Mise en perspective avec le tableau de Prud’hon (voir power-pont)
La pietà de Guernica :
Symbole universel de la douleur d’une mère qui perd son enfant.
Bilan : Massacre des Innocents de Poussin (tableau qu’a étudié Picasso dans les années 1920’s). Pour certains historiens de l’art, Guernica est une des dernières représentations évoquant le thème du massacre des inoocents.
Picasso utilise des références classiques, connues de tousàcela lui permet de donner à cet outrage spécifique une dimension universelle
à Guernica , une œuvre inspirée d’un film?
Le photographe espagnol José Luis Alcaine a avancé la thèse selon laquelle Picasso c’était inspiré du film de Frank Borzage Adios a las armas (1932)
Sur le fond, pourquoi pas. L’Adieu aux armes est au départ un roman d’Ernest Hemingway qui se déroule pendant la Première Guerre mondiale sur le front italien. Ce roman est adapté en film par Borzage qui en fait une œuvre anti bellicistes.
On sait par ailleurs qu’Hemingway a été journaliste pendant la guerre d’Espagne.
Alcaine a remarqué, par hasard, tous les éléments présents dans Guernica dans une séquence du Film qui dure à peine 5 minutes.
Il fait remarquer par ailleurs, que pour lui, l’aspect sombre et quasi monochrome du tableau est une référence directe au film de Borzage. Durant
les « fameuses 5 minutes », les cènes se passent la nuit. A contrario, le bombardement de Guernica ne s’est pas du tout déroulé la nuit mais en plein après midi.
Regardons les points similaires entre les deux œuvres :
Alcaine ne pense pas détenir la vérité. Il nous laisse juges d’apprécier la pertinence de son interprétation.
Guernica est encore vu aujourd’hui comme une œuvre fondamentale. Elle sera encore sujette à de nombreuses interprétations futures.
Conclusion« La peinture n'est pas faite pour décorer les appartements, c'est un instrument de guerre, offensif et défensif, contre l'ennemi. »
Guernica et la guerre d’Espagne a provoqué chez Picasso un changement radical dans la conception de la peinture.
Le peintre-artiste s’est mué en peintre militant. Il adhère au Parti communiste en 1944 tout en réussissant à garder sa liberté. Il ne sera jamais un membre actif pro-stalinien.
Il meurt en 1973.
Guernica, œuvre anti-guerre, dérange encore de nos jours. Quand en 2003, Colin Powell (secrétaire d’Etat de G.W. Bush) présenta à l’ONU ses « preuves » de la présence d’armes de destruction massive en Irak, le gouvernement américain mit une toile bleue devant la reproduction du tableau de Picasso, exposée juste à l’entrée du Conseil de sécurité de l’ONU.
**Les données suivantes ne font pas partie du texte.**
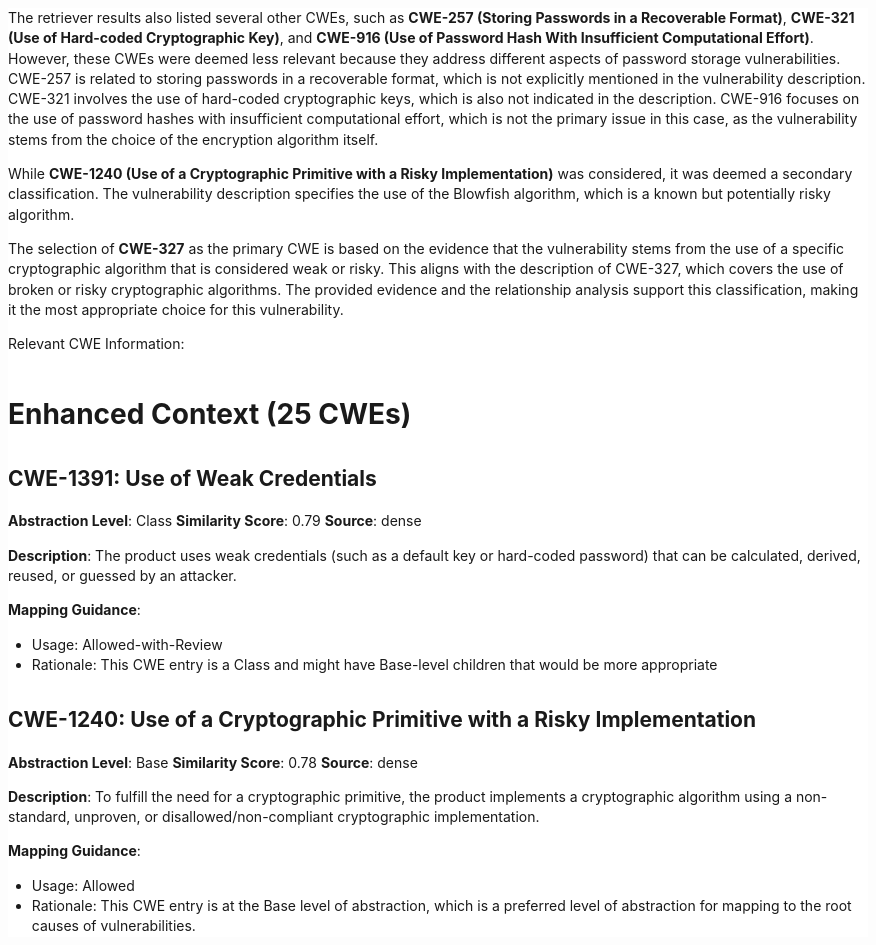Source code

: The retriever results also listed several other CWEs, such as **CWE-257 (Storing Passwords in a Recoverable Format)**, **CWE-321 (Use of Hard-coded Cryptographic Key)**, and **CWE-916 (Use of Password Hash With Insufficient Computational Effort)**. However, these CWEs were deemed less relevant because they address different aspects of password storage vulnerabilities. CWE-257 is related to storing passwords in a recoverable format, which is not explicitly mentioned in the vulnerability description. CWE-321 involves the use of hard-coded cryptographic keys, which is also not indicated in the description. CWE-916 focuses on the use of password hashes with insufficient computational effort, which is not the primary issue in this case, as the vulnerability stems from the choice of the encryption algorithm itself.

While **CWE-1240 (Use of a Cryptographic Primitive with a Risky Implementation)** was considered, it was deemed a secondary classification. The vulnerability description specifies the use of the Blowfish algorithm, which is a known but potentially risky algorithm.

The selection of **CWE-327** as the primary CWE is based on the evidence that the vulnerability stems from the use of a specific cryptographic algorithm that is considered weak or risky. This aligns with the description of CWE-327, which covers the use of broken or risky cryptographic algorithms. The provided evidence and the relationship analysis support this classification, making it the most appropriate choice for this vulnerability.

Relevant CWE Information:

# Enhanced Context (25 CWEs)

## CWE-1391: Use of Weak Credentials
**Abstraction Level**: Class
**Similarity Score**: 0.79
**Source**: dense

**Description**:
The product uses weak credentials (such as a default key or hard-coded password) that can be calculated, derived, reused, or guessed by an attacker.

**Mapping Guidance**:
- Usage: Allowed-with-Review
- Rationale: This CWE entry is a Class and might have Base-level children that would be more appropriate

## CWE-1240: Use of a Cryptographic Primitive with a Risky Implementation
**Abstraction Level**: Base
**Similarity Score**: 0.78
**Source**: dense

**Description**:
To fulfill the need for a cryptographic primitive, the product implements a cryptographic algorithm using a non-standard, unproven, or disallowed/non-compliant cryptographic implementation.

**Mapping Guidance**:
- Usage: Allowed
- Rationale: This CWE entry is at the Base level of abstraction, which is a preferred level of abstraction for mapping to the root causes of vulnerabilities.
Enfin pour terminer, il est important d’avoir à l’esprit que la guerre civile a débouché sur la dictature de Franco qui ne s’est achevée qu’en 1975.
Conformément aux vœux de Picasso, c’est après la chute de la dictature que Guernica a rejoint l’Espagne, en 1981. (Musée Reina Sofia).
Cette période reste très sensible pour la société espagnole actuelle.
-Aznar, premier ministre (1996-2004), petit fils d’un journaliste proche de Franco
-Zapatero (2004-2011), petits fils de républicain, qui a voulu réhabiliter les victimes de Franco
Donc lorsque vous logerez dans les familles en Espagne, si vous venez à aborder cette question, soyez prudents, toutes les cicatrices ne sont pas encore refermées.